As no improvement after 6 months I was referred to a Neurosurgeon.   After the consultation and MRI scan.  The Neurosurgeon said it definitely wasn’t a trapped nerve and thankfully the MRI scan was clear.

November 2012 : As no diagnosis and I was worried, the Neurosurgeon referred me to a Neurologist.

The Neurologist put me through some surprisingly unscientific tests.

  • Sitting on the edge of the couch, arms outstretched, he asked me to subtract 7 from 100, with my eyes shut.  I was briefly concerned.  Diagnosis based on primary school maths didn’t appear very scientific.  He reassured me he wasn’t testing my maths but whether my arm shook when concentrating – it did.
  • Walking across the hallway, he said was I aware I dragged my left foot – I wasn’t.
  • Then the final test, and this was the big one, the almost conclusive one.  You may think, blood tests, electrodes, swabs, special super duper computer analysis – no.  It was what I affectionately call the ‘tweety bird’ test.  Where I hold up my hands and move quickly my thumb and first finger to demonstrate a tweeting bird shadow puppet.    My right hand was fine.  However, my left hand had problems.

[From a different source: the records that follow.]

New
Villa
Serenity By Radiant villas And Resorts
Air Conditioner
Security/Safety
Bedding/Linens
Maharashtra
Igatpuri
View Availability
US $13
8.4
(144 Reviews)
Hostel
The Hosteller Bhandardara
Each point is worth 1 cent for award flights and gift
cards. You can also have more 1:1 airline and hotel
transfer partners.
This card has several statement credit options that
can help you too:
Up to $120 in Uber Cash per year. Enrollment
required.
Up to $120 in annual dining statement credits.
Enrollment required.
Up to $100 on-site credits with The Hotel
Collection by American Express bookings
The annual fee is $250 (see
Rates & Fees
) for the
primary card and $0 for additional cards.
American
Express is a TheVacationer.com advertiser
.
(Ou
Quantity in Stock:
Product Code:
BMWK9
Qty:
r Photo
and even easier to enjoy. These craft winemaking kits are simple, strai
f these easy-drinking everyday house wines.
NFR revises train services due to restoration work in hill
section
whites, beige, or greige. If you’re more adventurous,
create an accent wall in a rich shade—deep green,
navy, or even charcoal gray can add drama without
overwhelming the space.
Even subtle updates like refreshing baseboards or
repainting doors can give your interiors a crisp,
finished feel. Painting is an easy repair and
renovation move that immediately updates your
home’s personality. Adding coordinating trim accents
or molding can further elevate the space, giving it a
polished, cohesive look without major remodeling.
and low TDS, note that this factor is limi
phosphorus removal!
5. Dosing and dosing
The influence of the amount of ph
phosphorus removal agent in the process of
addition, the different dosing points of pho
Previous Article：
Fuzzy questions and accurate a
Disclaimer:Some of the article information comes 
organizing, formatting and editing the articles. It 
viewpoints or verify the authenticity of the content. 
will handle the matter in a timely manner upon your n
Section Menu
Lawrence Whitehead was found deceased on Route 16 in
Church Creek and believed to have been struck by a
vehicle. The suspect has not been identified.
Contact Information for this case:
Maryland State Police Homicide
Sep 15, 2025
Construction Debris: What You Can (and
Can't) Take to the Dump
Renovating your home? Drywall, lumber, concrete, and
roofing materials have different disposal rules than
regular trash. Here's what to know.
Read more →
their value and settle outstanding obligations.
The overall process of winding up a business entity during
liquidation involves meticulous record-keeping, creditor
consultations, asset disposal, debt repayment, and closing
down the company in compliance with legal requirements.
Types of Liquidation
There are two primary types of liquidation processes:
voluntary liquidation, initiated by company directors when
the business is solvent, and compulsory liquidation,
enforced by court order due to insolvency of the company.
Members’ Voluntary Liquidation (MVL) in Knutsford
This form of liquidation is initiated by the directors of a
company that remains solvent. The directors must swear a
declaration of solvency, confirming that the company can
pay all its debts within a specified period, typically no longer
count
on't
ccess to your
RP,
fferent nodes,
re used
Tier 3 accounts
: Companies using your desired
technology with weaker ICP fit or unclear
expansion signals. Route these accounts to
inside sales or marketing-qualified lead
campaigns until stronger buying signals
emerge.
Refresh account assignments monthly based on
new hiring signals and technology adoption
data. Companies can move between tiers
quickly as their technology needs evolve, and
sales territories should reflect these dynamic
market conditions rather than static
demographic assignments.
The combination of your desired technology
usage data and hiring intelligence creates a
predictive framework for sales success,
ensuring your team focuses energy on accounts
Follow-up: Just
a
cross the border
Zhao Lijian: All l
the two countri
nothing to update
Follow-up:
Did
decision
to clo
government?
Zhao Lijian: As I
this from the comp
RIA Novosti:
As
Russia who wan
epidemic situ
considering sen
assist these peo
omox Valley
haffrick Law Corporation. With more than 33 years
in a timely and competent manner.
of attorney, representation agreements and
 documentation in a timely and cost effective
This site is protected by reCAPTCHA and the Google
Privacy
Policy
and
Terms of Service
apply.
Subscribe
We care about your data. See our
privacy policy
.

He said there was no need for any other tests (there is another scan but he was so sure of his diagnosis it was unnecessary).

My Neurologist leant forward in his chair, and said directly :

‘You have Parkinson’s Disease’.

He immediately followed this by reassuring me that I was not alone, he would be my Consultant and I would have a Parkinson’s Nurse.  He also said there are medications to allow me to live an active life.

My initial thoughts may surprise some people …. Relief.

  • Relief it wasn’t an inoperable brain tumour.
  • Relief that someone finally believed me.
  • Relief it had a name.
  • Relief that I could now, after months of faffing, finally do something about it.

The Neurologist offered me medication there and then.  However, as I have always avoided even Paracetamol I said no.  And actually the symptoms, although annoyingly unignorable, at that time, weren’t actually stopping me doing anything.

In that moment I can honestly say my life and outlook on everything changed, and actually it might surprise some people, that although in lots of ways for the worse, in some ways for the better.